As CUToday.info reported, the legislation, which would provide protection to credit unions and other financial institutions that serve cannabis-based businesses in states where it is legal, was passed as an amendment to the America COMPETES Act.
That leaves its fate to both support for the COMPETE Act and potential compromises between the House and Senate that would be necessary before sending the bill onto the president’s desk.
As NAFCU’s Brad Thaler noted, the COMPETE Act that passed is the House version of the Senate’s Strategic Competition Act, which is primarily aimed at responding to China across a number of areas. The House version is nearly 3,000 pages long.
“The debate now will be in the Senate on reconciling differences,” said Thaler. “There seems to be bipartisan support for the idea that something can be gotten done.”

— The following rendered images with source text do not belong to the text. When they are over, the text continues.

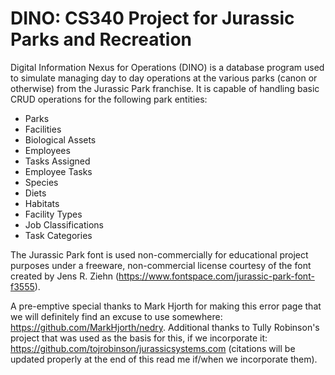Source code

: # DINO: CS340 Project for Jurassic Parks and Recreation

Digital Information Nexus for Operations (DINO) is a database program used to simulate managing day to day operations at the various parks (canon or otherwise) from the Jurassic Park franchise. It is capable of handling basic CRUD operations for the following park entities:  
* Parks
* Facilities
* Biological Assets
* Employees
* Tasks Assigned
* Employee Tasks
* Species
* Diets
* Habitats
* Facility Types
* Job Classifications  
* Task Categories

The Jurassic Park font is used non-commercially for educational project purposes under a freeware, non-commercial license courtesy of the font created by Jens R. Ziehn (https://www.fontspace.com/jurassic-park-font-f3555).  

A pre-emptive special thanks to Mark Hjorth for making this error page that we will definitely find an excuse to use somewhere: https://github.com/MarkHjorth/nedry.  Additional thanks to Tully Robinson's project that was used as the basis for this, if we incorporate it: https://github.com/tojrobinson/jurassicsystems.com (citations will be updated properly at the end of this read me if/when we incorporate them).
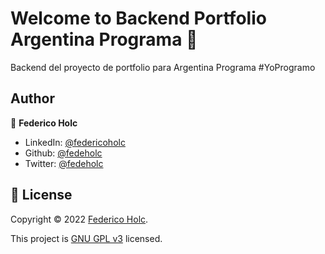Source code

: # Welcome to Backend Portfolio Argentina Programa 👋

Backend del proyecto de portfolio para Argentina Programa #YoProgramo

## Author

👤 **Federico Holc**

* LinkedIn: [@federicoholc](https://linkedin.com/in/federicoholc)
* Github: [@fedeholc](https://github.com/fedeholc)
* Twitter: [@fedeholc](https://twitter.com/fedeholc)


## 📝 License

Copyright © 2022 [Federico Holc](https://github.com/fedeholc).

This project is [GNU GPL v3](https://www.gnu.org/licenses/gpl-3.0.html) licensed.
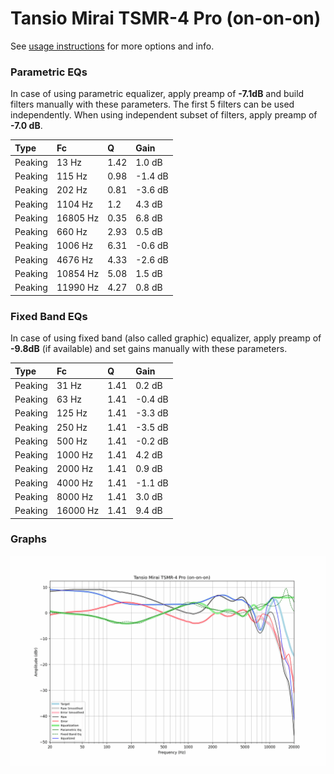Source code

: # Tansio Mirai TSMR-4 Pro (on-on-on)
See [usage instructions](https://github.com/jaakkopasanen/AutoEq#usage) for more options and info.

### Parametric EQs
In case of using parametric equalizer, apply preamp of **-7.1dB** and build filters manually
with these parameters. The first 5 filters can be used independently.
When using independent subset of filters, apply preamp of **-7.0 dB**.

| Type    | Fc       |    Q | Gain    |
|:--------|:---------|:-----|:--------|
| Peaking | 13 Hz    | 1.42 | 1.0 dB  |
| Peaking | 115 Hz   | 0.98 | -1.4 dB |
| Peaking | 202 Hz   | 0.81 | -3.6 dB |
| Peaking | 1104 Hz  | 1.2  | 4.3 dB  |
| Peaking | 16805 Hz | 0.35 | 6.8 dB  |
| Peaking | 660 Hz   | 2.93 | 0.5 dB  |
| Peaking | 1006 Hz  | 6.31 | -0.6 dB |
| Peaking | 4676 Hz  | 4.33 | -2.6 dB |
| Peaking | 10854 Hz | 5.08 | 1.5 dB  |
| Peaking | 11990 Hz | 4.27 | 0.8 dB  |

### Fixed Band EQs
In case of using fixed band (also called graphic) equalizer, apply preamp of **-9.8dB**
(if available) and set gains manually with these parameters.

| Type    | Fc       |    Q | Gain    |
|:--------|:---------|:-----|:--------|
| Peaking | 31 Hz    | 1.41 | 0.2 dB  |
| Peaking | 63 Hz    | 1.41 | -0.4 dB |
| Peaking | 125 Hz   | 1.41 | -3.3 dB |
| Peaking | 250 Hz   | 1.41 | -3.5 dB |
| Peaking | 500 Hz   | 1.41 | -0.2 dB |
| Peaking | 1000 Hz  | 1.41 | 4.2 dB  |
| Peaking | 2000 Hz  | 1.41 | 0.9 dB  |
| Peaking | 4000 Hz  | 1.41 | -1.1 dB |
| Peaking | 8000 Hz  | 1.41 | 3.0 dB  |
| Peaking | 16000 Hz | 1.41 | 9.4 dB  |

### Graphs
![](./Tansio%20Mirai%20TSMR-4%20Pro%20(on-on-on).png)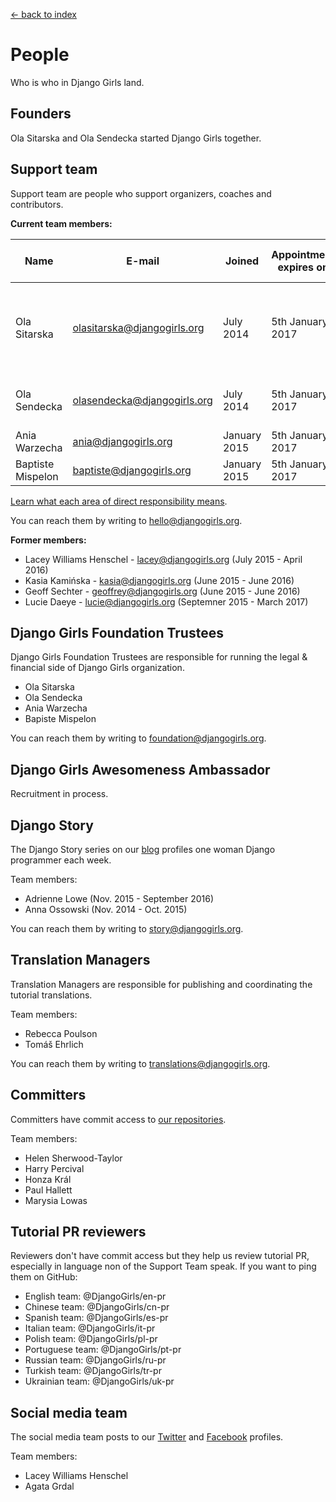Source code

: [<- back to index](../README.md)

# People

Who is who in Django Girls land.

## Founders

Ola Sitarska and Ola Sendecka started Django Girls together.

## Support team

Support team are people who support organizers, coaches and contributors. 

**Current team members:**

| Name              | E-mail                      | Joined       | Appointment expires on | Directly responsible for                                                                                |
|-------------------|-----------------------------|--------------|------------------------|-------------------------------------------------------------------------------------------------------|
| Ola Sitarska      | olasitarska@djangogirls.org | July 2014    | 5th January 2017       | Long-term sustainability of Django Girls, Django Girls Store, Workshop Boxes |
| Ola Sendecka      | olasendecka@djangogirls.org | July 2014    | 5th January 2017       | Long-term sustainability of Django Girls, Design                             |
| Ania Warzecha     | ania@djangogirls.org        | January 2015 | 5th January 2017       | Github maintenance                                                           |
| Baptiste Mispelon | baptiste@djangogirls.org    | January 2015 | 5th January 2017       | Website maintenance                                                                                 |

[Learn what each area of direct responsibility means](support-team-projects.md).

You can reach them by writing to hello@djangogirls.org.

**Former members:**

- Lacey Williams Henschel - lacey@djangogirls.org (July 2015 - April 2016) 
- Kasia Kamińska - kasia@djangogirls.org (June 2015 - June 2016)
- Geoff Sechter - geoffrey@djangogirls.org (June 2015 - June 2016)
- Lucie Daeye - lucie@djangogirls.org (Septemner 2015 - March 2017)


## Django Girls Foundation Trustees

Django Girls Foundation Trustees are responsible for running the legal & financial side of Django Girls organization. 

- Ola Sitarska
- Ola Sendecka
- Ania Warzecha
- Bapiste Mispelon

You can reach them by writing to foundation@djangogirls.org.

## Django Girls Awesomeness Ambassador

Recruitment in process.

## Django Story

The Django Story series on our [blog](http://blog.djangogirls.org/) profiles one woman Django programmer each week. 

Team members: 

- Adrienne Lowe (Nov. 2015 - September 2016) 
- Anna Ossowski (Nov. 2014 - Oct. 2015) 

You can reach them by writing to story@djangogirls.org. 

## Translation Managers

Translation Managers are responsible for publishing and coordinating the tutorial translations. 

Team members:

- Rebecca Poulson
- Tomáš Ehrlich

You can reach them by writing to translations@djangogirls.org.

## Committers 

Committers have commit access to [our repositories](https://github.com/DjangoGirls).

Team members:

- Helen Sherwood-Taylor
- Harry Percival
- Honza Král
- Paul Hallett
- Marysia Lowas

## Tutorial PR reviewers

Reviewers don't have commit access but they help us review tutorial PR, especially in language non of the Support Team speak. If you want to ping them on GitHub:

- English team: @DjangoGirls/en-pr
- Chinese team: @DjangoGirls/cn-pr
- Spanish team: @DjangoGirls/es-pr
- Italian team: @DjangoGirls/it-pr
- Polish team: @DjangoGirls/pl-pr
- Portuguese team: @DjangoGirls/pt-pr
- Russian team: @DjangoGirls/ru-pr
- Turkish team: @DjangoGirls/tr-pr
- Ukrainian team: @DjangoGirls/uk-pr

## Social media team

The social media team posts to our [Twitter](https://twitter.com/djangogirls) and [Facebook](https://www.facebook.com/djangogirls) profiles.

Team members:

- Lacey Williams Henschel
- Agata Grdal 
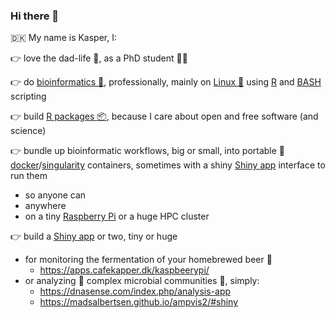 ### Hi there 👋

:denmark: My name is Kasper, I:

:point_right: love the dad-life :children_crossing:, as a PhD student :man_scientist:
 
:point_right: do [bioinformatics :dna:](https://en.wikipedia.org/wiki/Bioinformatics), professionally, mainly on [Linux :penguin:](https://pop.system76.com/) using [R](https://www.rstudio.com/) and [BASH](https://en.wikipedia.org/wiki/Bash_(Unix_shell)) scripting
 
:point_right: build [R packages :package:](https://r-pkgs.org/), because I care about open and free software (and science)
 
:point_right: bundle up bioinformatic workflows, big or small, into portable :briefcase: [docker](https://www.docker.com/resources/what-container)/[singularity](https://sylabs.io/) containers, sometimes with a shiny [Shiny app](https://shiny.rstudio.com/) interface to run them
 - so anyone can
 - anywhere
 - on a tiny [Raspberry Pi](https://www.raspberrypi.org/products/) or a huge HPC cluster

:point_right: build a [Shiny app](https://shiny.rstudio.com/) or two, tiny or huge
   - for monitoring the fermentation of your homebrewed beer :beer:
     - https://apps.cafekapper.dk/kaspbeerypi/
   - or analyzing :microscope: complex microbial communities :microbe:, simply:
     - https://dnasense.com/index.php/analysis-app
     - https://madsalbertsen.github.io/ampvis2/#shiny
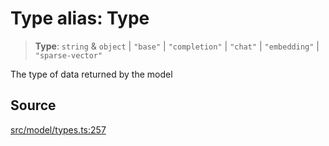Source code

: # Type alias: Type

> **Type**: `string` & `object` \| `"base"` \| `"completion"` \| `"chat"` \| `"embedding"` \| `"sparse-vector"`

The type of data returned by the model

## Source

[src/model/types.ts:257](https://github.com/dexaai/llm-tools/blob/eeaf162/src/model/types.ts#L257)

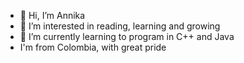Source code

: - 👋 Hi, I’m Annika
- 👀 I’m interested in reading, learning and growing
- 🌱 I’m currently learning to program in C++ and Java
- I'm from Colombia, with great pride

<!---
AnniCarl20/AnniCarl20 is a ✨ special ✨ repository because its `README.md` (this file) appears on your GitHub profile.
You can click the Preview link to take a look at your changes.
--->

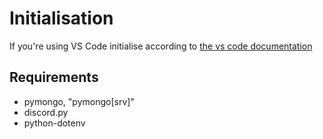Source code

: 
# Initialisation

If you're using VS Code initialise according to [the vs code documentation](https://code.visualstudio.com/docs/python/python-tutorial#_install-and-use-packages)

## Requirements

- pymongo, "pymongo[srv]"
- discord.py
- python-dotenv
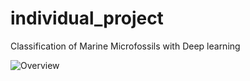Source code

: # individual_project
Classification of Marine Microfossils with Deep learning

![Overview](https://user-images.githubusercontent.com/1766321/43805624-2676d654-9aa9-11e8-9abf-8e1461de5f61.png)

Idea Being ‘Kicked Around’
Thaler said one idea being kicked around is the Senate could simply attach its version to the House version and then request a conference committee, a once common practice for reconciling differences in legislation that has become “pretty rare.”
“It’s unsure what a conference committee would look like in a 50/50 Senate,” said Thaler.
Thaler further noted that Rep. Ed Perlmutter (D-CO), the primary sponsor of the SAFE Act and whose announcement he will not seek reelection helped to resurrect the bill, that House Speaker Nancy Pelosi (D-CA) had told him that getting the SAFE Act into conference committee will be a priority.
“It comes down to whether the SAFE Act will be accepted as it is, when advocates on the Democratic side want to go even further with criminal justice reform.”
One More Complication
Thaler told CUToday.info. “It is a popular, bipartisan provision. It comes down to what they can work out between the two bills. The SAFE Act was not included in the Senate version.”
If the situation were not complicated enough, Thaler reminded that Sen. Ben Ray Lujan recently had a stroke, meaning he will be out of the Senate for several weeks and depriving the Democrats of a desperately needed vote in an evenly divided Congress.